VALÈNCIA. Desde antiguo el ser humano se ha empeñado en decirle a los demás cómo deben vivir. Desde el código de Hammurabi hasta los diez mandamientos; desde el código civil hasta los manuales para convertirse en una señora de su casa; desde los tratados de buenas maneras hasta las reglas gramaticales; constituciones, estatutos, decálogos, diccionarios. Sometiéndose a la ley, a la ética, a la moral o a la costumbre, uno puede conseguir dejar pasar los años y mantener una reputación intachable, como persona recta, garantizando al mismo tiempo la persistencia —tan convencional como conveniente— del statu quo. Es quizás por ello que una expresión tan subjetiva y extraña como la de la “mala educación” se aplique a menudo contra las personas que no se comportan del mismo modo en que uno haría. Esas que, como cantaba Georges Brassens, adquieren una mala reputación por seguir su propio camino.
Quien más, quien menos, ha sido amonestado alguna vez por desviarse del correcto sendero: “los codos no se apoyan en la mesa”; “no se habla con la boca llena”; “el tenedor se coge con la derecha”; “en un sitio cubierto quítate el sombrero”; “dale un beso a este familiar”… Reglas más o menos caprichosas que, consuetudinariamente y sin cuestionarse su origen, pasan de generación en generación. De hecho, podríamos, sin demasiado esfuerzo, repetir como papagayos las normas de urbanidad, los clichés del emprendedurismo o las citas motivacionales que, machaconamente, nos han sido repetidas a cada paso en falso, a cada conato de descarrilamiento; condicionando y reprimiendo nuestro comportamiento hasta el punto de sorprendernos juzgándonos severamente a nosotros mismos cuando la culpa nos alerta de que nos alejamos del rebaño y corremos el peligro de quedarnos sin el balido coral de la aceptación.
Y, sin embargo, ¿se imaginan la posibilidad de que existan otros postulados mucho más humanos, que propongan otras maneras de ser, de actuar, de relacionarnos al margen de la norma y en los que poder educar a sus hijos?, ¿unos que no tengan que ver con el sometimiento y el miedo?, ¿unos que no busquen la obediencia y el control sino la felicidad individual y colectiva; el amor universal y la solidaridad humana? Estos postulados revolucionarios existen —sólo son un uno por cien pero existen, cantaba Léo Ferré— y sobreviven con un alcance minoritario, casi desconocidos, silenciados o tergiversados por resultar incómodos para quienes detentan el poder y viven del privilegio y de la explotación de los otros.
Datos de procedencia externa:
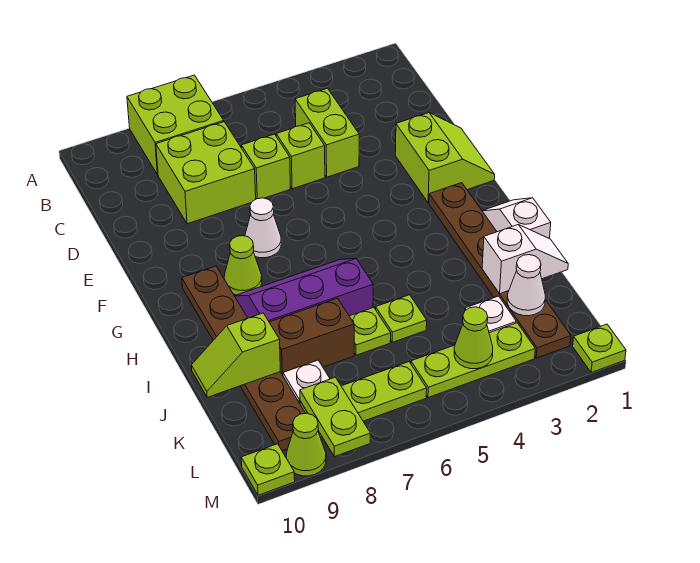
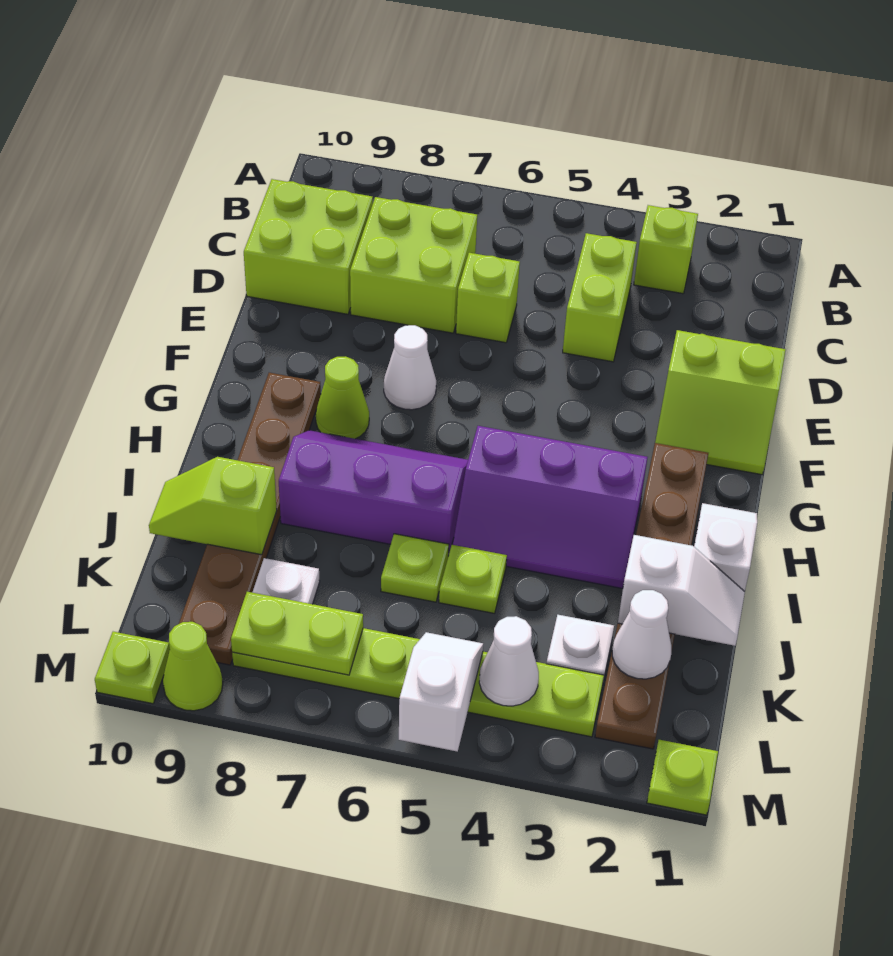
lime brick A7:B8 level 1 -> lime brick C9:D10 level 1
lime brick D5 level 1 -> lime brick B3 level 1
lime slope E1:F2 level 1 top 2 -> lime slope E1:F2 level 1 top E
none -> purple slope H3:I5 level 1 top H
brown brick J7:J8 level 1 -> none
lime cone L4 level 2 -> white cone L4 level 2
none -> white slope L5:M5 level 2 top M
lime plate L8:M8 level 2 -> lime plate L7:L8 level 2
Es por ello que la reedición de La anarquía explicada a los niños por Libros del zorro rojo resulta —por inhabitual— tan osada como necesaria.
Las armas del anarquismo: libro, trabajo y palabra
Recuperando íntegramente el texto publicado en 1931 por el pedagogo José Antonio Emmanuel en la editorial Biblioteca Anarquista Internacional, esta nueva edición ilustrada por el colectivo Fábrica de estampas recupera el ideario libertario explicado de una manera muy sencilla “a los padres y a los maestros” que quieran contribuir a propagar las doctrinas de “una educación donde se destierre todo fanatismo y se aspire a liberar a la infancia de la nefanda opresión que sobre ella se ejerce”.